Gather every line below where "Switch" appears.

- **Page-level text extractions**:
===============
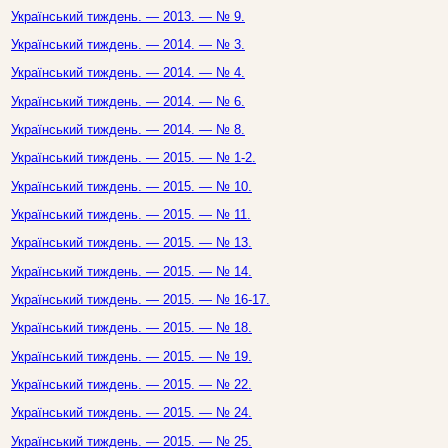
Український тиждень. — 2013. — № 9.
Український тиждень. — 2014. — № 3.
Український тиждень. — 2014. — № 4.
Український тиждень. — 2014. — № 6.
Український тиждень. — 2014. — № 8.
Український тиждень. — 2015. — № 1-2.
Український тиждень. — 2015. — № 10.
Український тиждень. — 2015. — № 11.
Український тиждень. — 2015. — № 13.
Український тиждень. — 2015. — № 14.
Український тиждень. — 2015. — № 16-17.
Український тиждень. — 2015. — № 18.
Український тиждень. — 2015. — № 19.
Український тиждень. — 2015. — № 22.
Український тиждень. — 2015. — № 24.
Український тиждень. — 2015. — № 25.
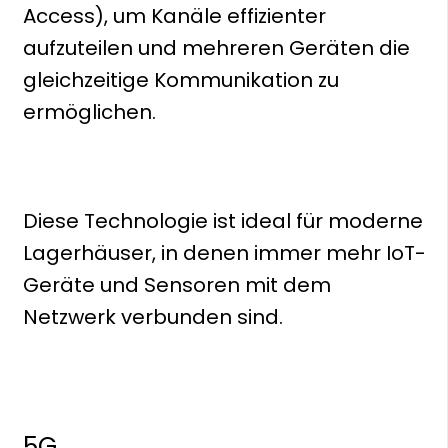
Access), um Kanäle effizienter
aufzuteilen und mehreren Geräten die
gleichzeitige Kommunikation zu
ermöglichen.
Diese Technologie ist ideal für moderne
Lagerhäuser, in denen immer mehr IoT-
Geräte und Sensoren mit dem
Netzwerk verbunden sind.
5G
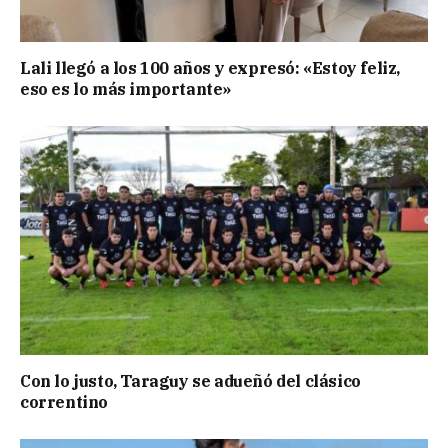
Lali llegó a los 100 años y expresó: «Estoy feliz,
eso es lo más importante»
Con lo justo, Taraguy se adueñó del clásico
correntino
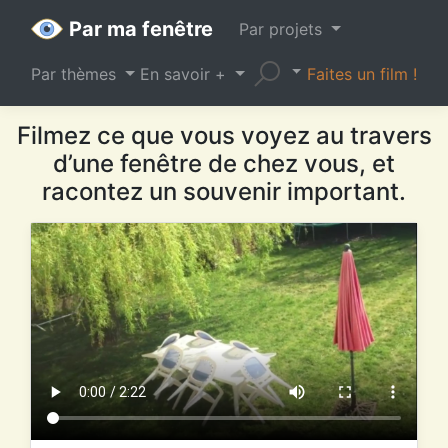
Par ma fenêtre
Par projets
Par thèmes
En savoir +
Faites un film !
Filmez ce que vous voyez au travers
d’une fenêtre de chez vous, et
racontez un souvenir important.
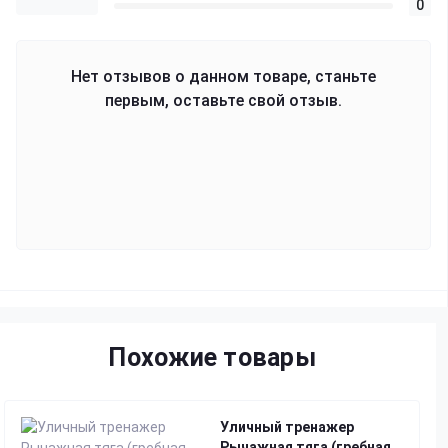
0
Нет отзывов о данном товаре, станьте
первым, оставьте свой отзыв.
Похожие товары
Уличный тренажер
Рычажная тяга (гребная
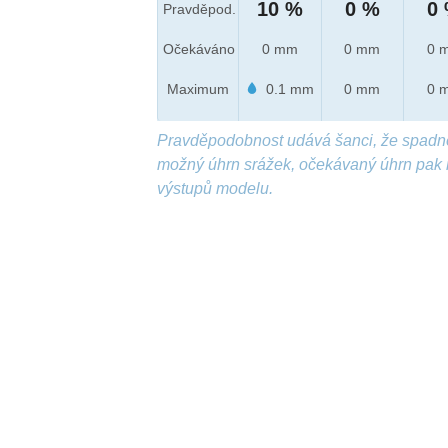
10 %
0 %
0
Pravděpod.
Očekáváno
0 mm
0 mm
0 
Maximum
0.1 mm
0 mm
0 
Pravděpodobnost udává šanci, že spadn
možný úhrn srážek, očekávaný úhrn pak 
výstupů modelu.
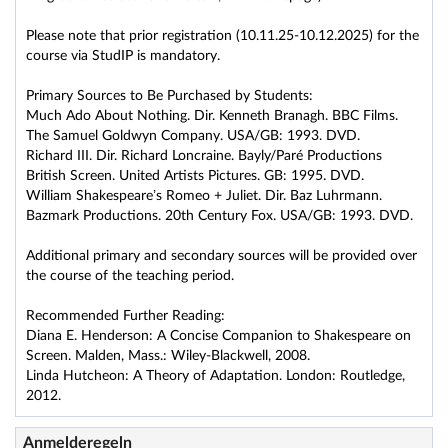
Please note that prior registration (10.11.25-10.12.2025) for the
course via StudIP is mandatory.
Primary Sources to Be Purchased by Students:
Much Ado About Nothing. Dir. Kenneth Branagh. BBC Films.
The Samuel Goldwyn Company. USA/GB: 1993. DVD.
Richard III. Dir. Richard Loncraine. Bayly/Paré Productions
British Screen. United Artists Pictures. GB: 1995. DVD.
William Shakespeare’s Romeo + Juliet. Dir. Baz Luhrmann.
Bazmark Productions. 20th Century Fox. USA/GB: 1993. DVD.
Additional primary and secondary sources will be provided over
the course of the teaching period.
Recommended Further Reading:
Diana E. Henderson: A Concise Companion to Shakespeare on
Screen. Malden, Mass.: Wiley-Blackwell, 2008.
Linda Hutcheon: A Theory of Adaptation. London: Routledge,
2012.
Anmelderegeln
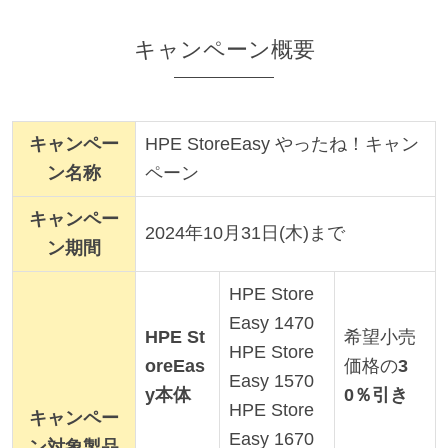
キャンペーン概要
キャンペー
HPE StoreEasy やったね！キャン
ン名称
ペーン
キャンペー
2024年10月31日(木)まで
ン期間
HPE Store
Easy 1470
HPE St
希望小売
HPE Store
oreEas
価格の
3
Easy 1570
y本体
0％引き
HPE Store
キャンペー
Easy 1670
ン対象製品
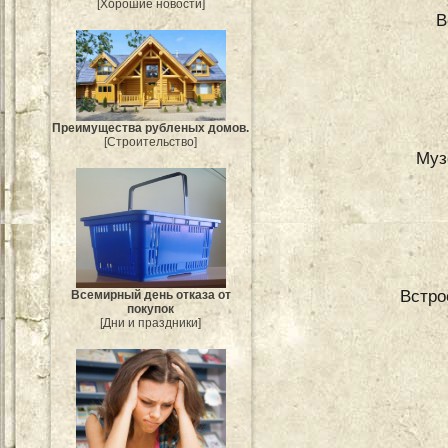
[Хорошие новости]
В
Преимущества рубленых домов.
[Строительство]
Муз
Встрое
Всемирный день отказа от
покупок
[Дни и праздники]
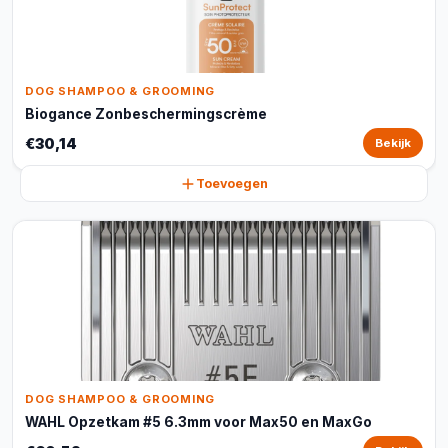
DOG SHAMPOO & GROOMING
Biogance Zonbeschermingscrème
€30,14
Bekijk
Toevoegen
DOG SHAMPOO & GROOMING
WAHL Opzetkam #5 6.3mm voor Max50 en MaxGo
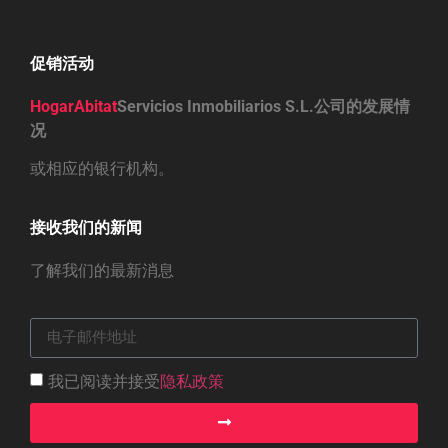
促销活动
HogarAbitat
Servicios Inmobiliarios S.L.公司的发展情
况
或相应的银行机构。
接收我们的新闻
了解我们的最新消息
我已阅读并接受
隐私政策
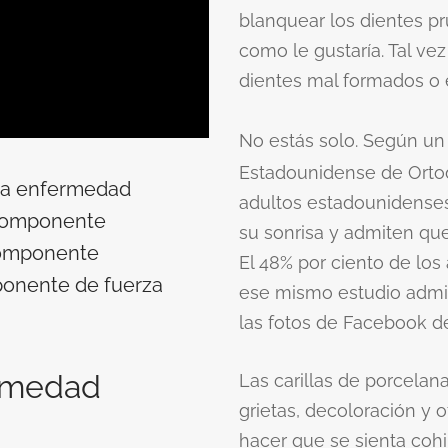
blanquear los dientes pr
como le gustaría. Tal ve
dientes mal formados o 
No estás solo. Según u
Estadounidense de Ortod
na enfermedad
adultos estadounidenses
 componente
su sonrisa y admiten qu
componente
El 48% por ciento de los
ponente de fuerza
ese mismo estudio admit
las fotos de Facebook de
ermedad
Las carillas de porcelana
grietas, decoloración y
hacer que se sienta cohi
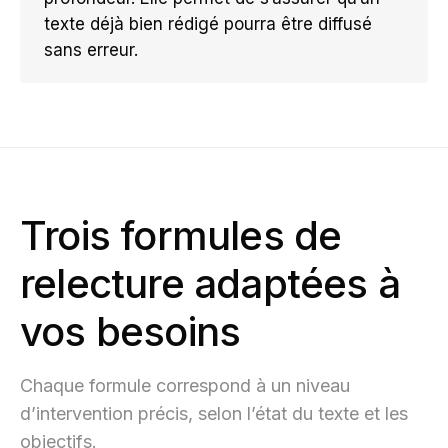
texte déjà bien rédigé pourra être diffusé
sans erreur.
Trois formules de
relecture adaptées à
vos besoins
Chaque formule correspond à un niveau
d’intervention précis, selon l’état du texte et les
objectifs.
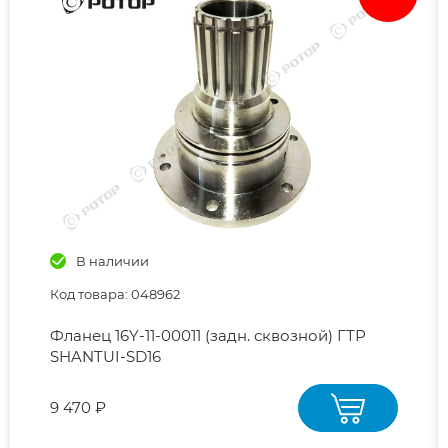
В наличии
Код товара: 048962
Фланец 16Y-11-00011 (задн. сквозной) ГТР
SHANTUI-SD16
9 470 ₽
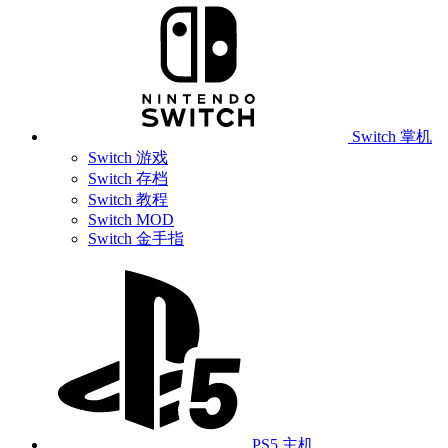
Switch 掌机
Switch 游戏
Switch 存档
Switch 教程
Switch MOD
Switch 金手指
PS5 主机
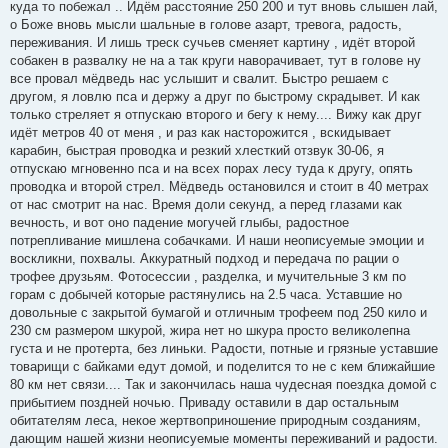
куда то побежал .. Идём расстояние 250 200 и тут вновь слышен лай,
о Боже вновь мысли шальные в голове азарт, тревога, радость,
переживания. И лишь треск сучьев сменяет картину , идёт второй
собакен в развалку не на а так круги наворачивает, тут в голове ну
все провал мёдведь нас услышит и свалит. Быстро решаем с
другом, я ловлю пса и держу а друг по быстрому скрадывет. И как
только стреляет я отпускаю второго и бегу к нему.... Вижу как друг
идёт метров 40 от меня , и раз как насторожится , вскидывает
карабин, быстрая проводка и резкий хлесткий отзвук 30-06, я
отпускаю мгновенно пса и на всех порах лесу туда к другу, опять
проводка и второй стрел. Мёдведь остановился и стоит в 40 метрах
от нас смотрит на нас. Время доли секунд, а перед глазами как
вечность, и вот оно падение могучей глыбы, радостное
потрепливание мишлена собачками. И наши неописуемые эмоции и
воскликни, похвалы. Аккуратный подход и передача по рации о
трофее друзьям. Фотосессии , разделка, и мучительные 3 км по
горам с добычей которые растянулись на 2.5 часа. Уставшие но
довольные с закрытой бумагой и отличным трофеем под 250 кило и
230 см размером шкурой, жира нет но шкура просто великолепна
густа и не протерта, без линьки. Радости, потные и грязные уставшие
товарищи с байками едут домой, и поделится то не с кем ближайшие
80 км нет связи.... Так и закончилась наша чудесная поездка домой с
прибытием поздней ночью. Приваду оставили в дар остальным
обитателям леса, некое жертвоприношение природным созданиям,
дающим нашей жизни неописуемые моменты переживаний и радости.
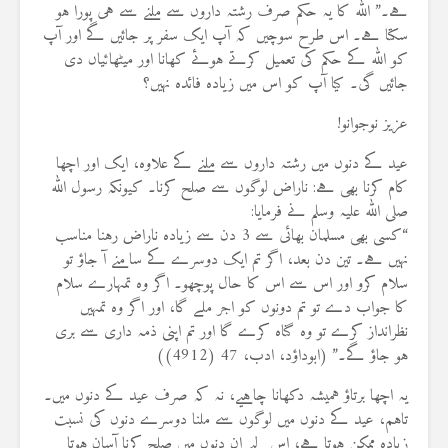
ہے۔” اللہ کا یہ حکم صرف رشتہ داروں سے ملنے سے ہی پورا ہو
سکتا ہے۔ اس طرح سوچیں کہ آپ ایک سفر پر جائیں گے اور آپ
کو اللہ کے حکم کی تعمیل کرتے ہوئے کھانا اور میٹھائیاں دی
جائیں گی۔ کیا آپ کو اس میں زیادہ فائدہ نہیں؟
عزیز نوجوانو!
عید کے دنوں میں رشتہ داروں سے ملنے کے علاوہ، ایک اور اچھا
کام کرنا بھی ہے: ناراض لوگوں سے صلح کرنا۔ کیونکہ رسول اللہ
صلی اللہ علیہ وسلم نے فرمایا:
“کسی بھی مسلمان بھائی سے 3 دن سے زیادہ ناراض رہنا مناسب
نہیں ہے۔ تین دن بعد، اگر تم ایک دوسرے کے سامنے آ جاؤ تو
سلام کرو اور اس سے اس کا حال پوچھو۔ اگر وہ تمہارے سلام
کا جواب دے تو تم دونوں کو اجر ملے گا، اور اگر وہ تمہیں
نظرانداز کرے تو وہ گناہ کرے گا اور تم اپنی ذمہ داری سے بری
ہو جاؤ گے۔” (ابوداؤد، ادب، 47 (4912))
یہ اچھا برتاؤ ہمیشہ دکھانا چاہیے، نہ کہ صرف عید کے دنوں میں۔
تاہم، عید کے دنوں میں لوگوں سے ملنا دوسرے دنوں کی نسبت
زیادہ ممکن ہوتا ہے، اس لیے ان دنوں میں صلح کرنا آسان ہوتا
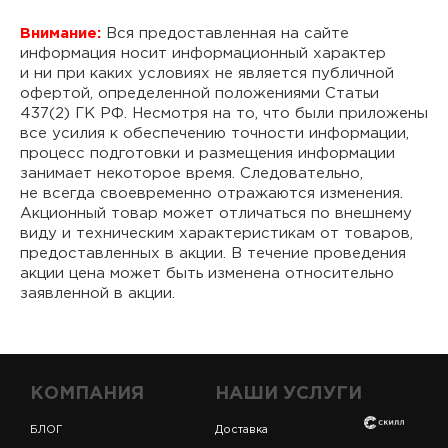
Внимание:
Вся предоставленная на сайте
информация носит информационный характер
и ни при каких условиях не является публичной
офертой, определенной положениями Статьи
437(2) ГК РФ. Несмотря на то, что были приложены
все усилия к обеспечению точности информации,
процесс подготовки и размещения информации
занимает некоторое время. Следовательно,
не всегда своевременно отражаются изменения.
Акционный товар может отличаться по внешнему
виду и техническим характеристикам от товаров,
предоставленных в акции. В течение проведения
акции цена может быть изменена относительно
заявленной в акции.
КОМПАНИЯ
НАШИ УСЛУГИ
БЛОГ
Доставка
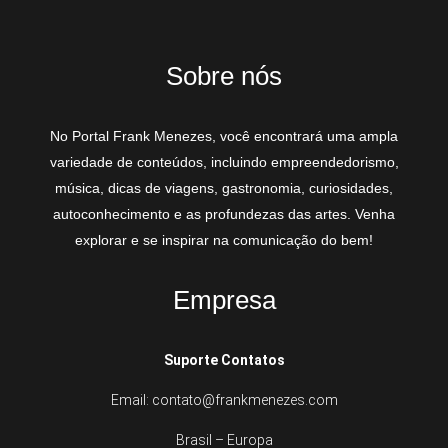
Sobre nós
No Portal Frank Menezes, você encontrará uma ampla
variedade de conteúdos, incluindo empreendedorismo,
música, dicas de viagens, gastronomia, curiosidades,
autoconhecimento e as profundezas das artes. Venha
explorar e se inspirar na comunicação do bem!
Empresa
Suporte Contatos
Email: contato@frankmenezes.com
Brasil – Europa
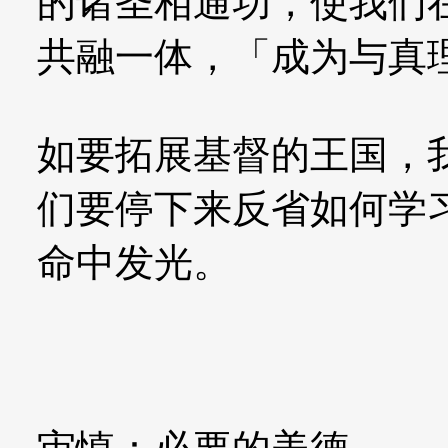
的诸圣相通功，使我们
共融一体，「成为与真
如要拓展基督的王国，
们要停下来反省如何学
命中发光。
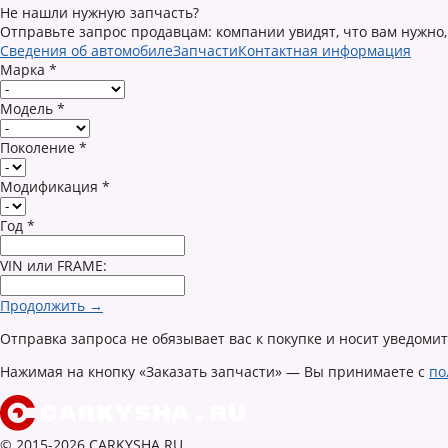
Не нашли нужную запчасть?
Отправьте запрос продавцам: компании увидят, что вам нужно,
Сведения об автомобиле
Запчасти
Контактная информация
Марка
*
Модель
*
Поколение
*
Модификация
*
Год
*
VIN или FRAME:
Продолжить →
Отправка запроса не обязывает вас к покупке и носит уведоми
Нажимая на кнопку «Заказать запчасти» — Вы принимаете с
по
© 2015-2026 CARKYSHA.RU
===============
- **RESULT OF THE EXERCISE**:
Switch 掌机
Switch 游戏
Switch 存档
Switch 教程
Switch MOD
Switch 金手指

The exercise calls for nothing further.